## [Check your understanding]
a) According to the equine ulcer article, how much alfalfa does Dr. Pete Gibbs recommend feeding a horse that weighs between 1,000 and 1,300 pounds?
b) From the equine ulcer article, return the passage starting at "Recently I read" and ending at "buffers acid production.".

## [Provided text]
○ ○ ○ ○

Research into equine ulcers has revealed that 90% of racehorses, more than 50% of performance horses, and as many as 37% of pleasure horses suffer from gastric ulcers. That is a stunningly large amount of the horse population.
Ulcers occur in horses largely because of how we now keep them: contributing factors include feeding large amounts of concentrated high energy feeds, lower amounts of forage, greater intervals between feeding, and stall confinement. Horses evolved to eat small quantities of forage continuously throughout the day. By changing their dietary regime, we have created a digestive environment with excess acidity that causes ulceration of the stomach; when a horse grazes all day, the large amount of forage in its stomach absorbs a significant amount of the digestive acids, keeping levels in the stomach low. Add to that the anxiety and stresses that can be caused by intense training and/or competition, and it’s no surprise that ulcers are an endemic problem.
I have an OTTB that’s a prime candidate for ulcers. He’s an anxious horse that cribs, weaves, and frets. I have him on an ulcer-prevention lifestyle: he’s turned out 24/7, receives no grain concentrate, and has access to grass hay continuously. While he has good appetite and maintains his weight well, he is still anxious.
Recently I read that research from Texas A&M University showed that feeding alfalfa to horses either prevented or was therapeutic in treating stomach ulcers. According to Dr. Pete Gibbs, Extension horse specialist, the alfalfa hay buffers acid production.
The research conducted at the University comprised 24 quarter horses from 12-16 months old that were separated into two treatment groups. One group was fed Bermuda grass hay and the other fed alfalfa hay to meet the daily roughage needs. The yearlings received forced exercise during the study.
The horses were examined internally with an endoscope at the beginning and end of two 28-day trials.
Although it’s commonly thought that horses turned out on pastures are better off than those that are confined, it turns out that if horses only receive grass hay, they can still get gastric ulcers. In this study, ulcer scores increased when alfalfa was removed from the horses’ diets and they were turned out on pasture.
As a result of the research, Gibbs said that horse owners have two options for preventing and treating ulcers: they can give their horses a pharmaceutical product that decreases acid production or they can manage their horse’s diets by adding feeds such as alfalfa, which offer buffering capabilities. He recommends that horses weighing between 1,000-1,300 pounds should be fed about 1 pound of alfalfa after a grain meal. Researchers at Texas A&M will next investigate what it is about alfalfa and alfalfa products that lessens the occurrence and severity of horses’ ulcers.
As for my horse, I have started feeding him alfalfa/timothy cubes as part of his forage ration. I’m reluctant to feed him straight alfalfa, as he’s quite a hot horse by nature. However, the 50/50 mix does not seem to make him overly energetic. I’ve started to feed him the cubes twice a day along with free choice grass hay and hay stretcher pellets. I’ll report back as to whether this dietery change helps with his behavior.

○ ○ ○ ○

Dataset entries:

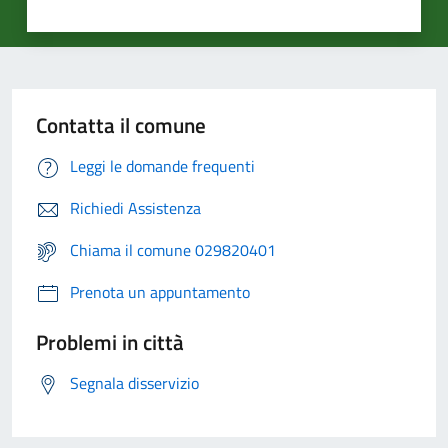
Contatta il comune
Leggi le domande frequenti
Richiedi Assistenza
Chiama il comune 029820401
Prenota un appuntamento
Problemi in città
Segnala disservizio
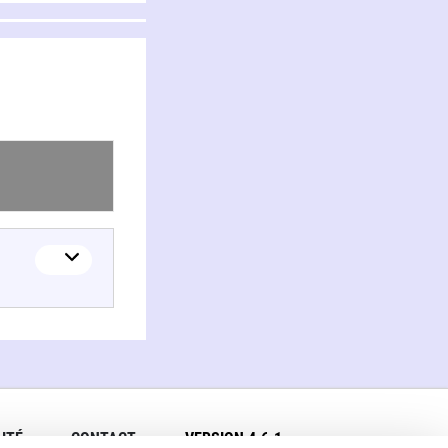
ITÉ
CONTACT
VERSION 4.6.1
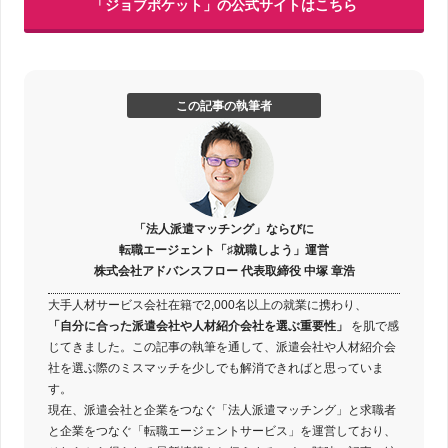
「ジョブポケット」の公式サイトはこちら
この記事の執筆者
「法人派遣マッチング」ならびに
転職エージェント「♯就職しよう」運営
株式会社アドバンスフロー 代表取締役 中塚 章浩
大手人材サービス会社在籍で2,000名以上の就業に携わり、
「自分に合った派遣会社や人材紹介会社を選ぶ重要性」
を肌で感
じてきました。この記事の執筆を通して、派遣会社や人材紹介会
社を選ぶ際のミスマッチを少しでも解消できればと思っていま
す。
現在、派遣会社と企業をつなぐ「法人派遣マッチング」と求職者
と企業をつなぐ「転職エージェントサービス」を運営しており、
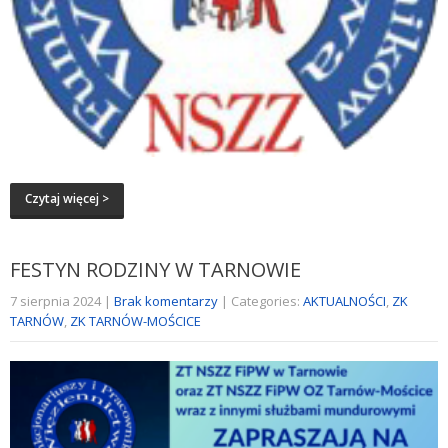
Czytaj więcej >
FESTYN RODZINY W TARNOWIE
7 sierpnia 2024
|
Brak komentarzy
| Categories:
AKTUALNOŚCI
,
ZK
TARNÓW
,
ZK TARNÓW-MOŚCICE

○ ○ ○ ○

## [Solutions to the problems]
a) About 1 pound of alfalfa after a grain meal.

b)
Recently I read that research from Texas A&M University showed that feeding alfalfa to horses either prevented or was therapeutic in treating stomach ulcers. According to Dr. Pete Gibbs, Extension horse specialist, the alfalfa hay buffers acid production.